DataOps at the pharmaceutical industry, with Martí Segarra
Detalles
We’re starting the decade strong at the Meetup with more events! This time Martí Segarra will share with us how Boehringer-Ingelheim is tackling the complexity of moving pharmaceutical data around with a framework they built!
See you next Tuesday 14th, 19:00 at Exoticca offices (thank you for inviting us!)
Don’t miss it!
Title:
Frumentarii, A single DataOps experience for a Distributed Data Mesh
Abstract:
One of the main challenges it comes when working with multiple data environments (aws, azure, on-prem) is the large amount of technologies teams must master. This often leads to siloed and hyper-specialized data engineering teams in contrast to the product oriented mindset organizations tend to favor nowadays. Furthermore, in a highly governed organization, previous learnt concepts do not always apply. In order to enable the different members within the organization to work focused on adding value to society rather than managing their data pipelines, we faced the need to provide a single experience over ingestion, dispersal and processing in “Big data” environments. Flexibility is needed to cover the diverse layout of data and loading types, and the infrastructure used for execution and orchestration of them. Altogether with a strict data, process and SLC governance characteristically encountered in the pharmaceutical industry.

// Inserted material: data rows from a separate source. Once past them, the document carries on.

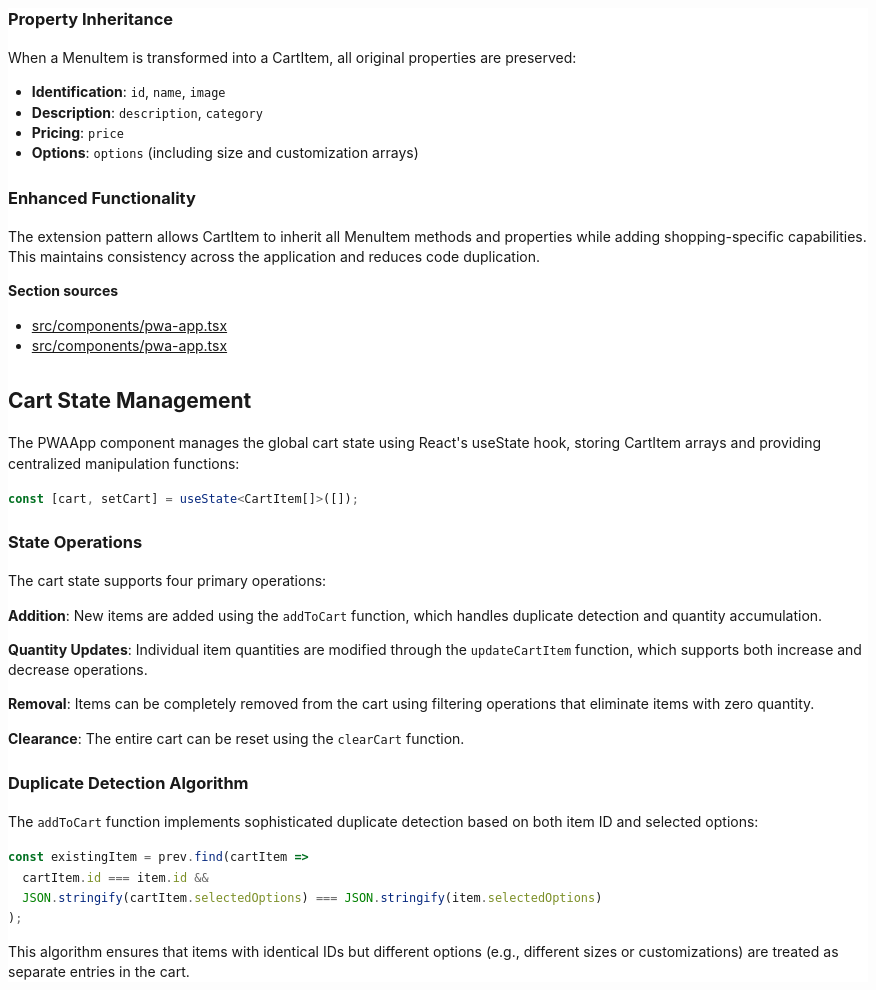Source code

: ### Property Inheritance

When a MenuItem is transformed into a CartItem, all original properties are preserved:
- **Identification**: `id`, `name`, `image`
- **Description**: `description`, `category`
- **Pricing**: `price`
- **Options**: `options` (including size and customization arrays)

### Enhanced Functionality

The extension pattern allows CartItem to inherit all MenuItem methods and properties while adding shopping-specific capabilities. This maintains consistency across the application and reduces code duplication.

**Section sources**
- [src/components/pwa-app.tsx](file://src/components/pwa-app.tsx#L17-L26)
- [src/components/pwa-app.tsx](file://src/components/pwa-app.tsx#L27-L32)

## Cart State Management

The PWAApp component manages the global cart state using React's useState hook, storing CartItem arrays and providing centralized manipulation functions:

```typescript
const [cart, setCart] = useState<CartItem[]>([]);
```

### State Operations

The cart state supports four primary operations:

**Addition**: New items are added using the `addToCart` function, which handles duplicate detection and quantity accumulation.

**Quantity Updates**: Individual item quantities are modified through the `updateCartItem` function, which supports both increase and decrease operations.

**Removal**: Items can be completely removed from the cart using filtering operations that eliminate items with zero quantity.

**Clearance**: The entire cart can be reset using the `clearCart` function.

### Duplicate Detection Algorithm

The `addToCart` function implements sophisticated duplicate detection based on both item ID and selected options:

```typescript
const existingItem = prev.find(cartItem => 
  cartItem.id === item.id && 
  JSON.stringify(cartItem.selectedOptions) === JSON.stringify(item.selectedOptions)
);
```

This algorithm ensures that items with identical IDs but different options (e.g., different sizes or customizations) are treated as separate entries in the cart.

Frumentarii is a framework and a library to provide as much abstraction as possible over process governance (multitenancy, monitoring, reliability...), data/software lifecycle (deployment, promotion process across environments, documentation, testing) and Infrastructure (execution instances, orchestration...). With its core built in with Spark, we will explore how the modular Spark pattern, explained in a previous conference by Albert Franzi, and our experience in DataOps, gave us the idea to expand it further.
Finally, we will explore and compare similar frameworks like Linkedin's Gobblin and Uber's Marmaray, inspiration sources for our work.
Bio:
Martí is a physicist who started to program with PHP at 15. It took him a while to fall in love with data analytics, and started working with Spark at 2016. Faced with the problems of building reliable data pipelines in a highly governed environment, and with an eye on open source communities, started to work as product owner for the company's Datalake governance system and enhanced the data management framework.
Currently he is working as Big Data Solution Architect in the Boehringer-Ingelheim's platforms team, bridging the gap between data application development and operational world.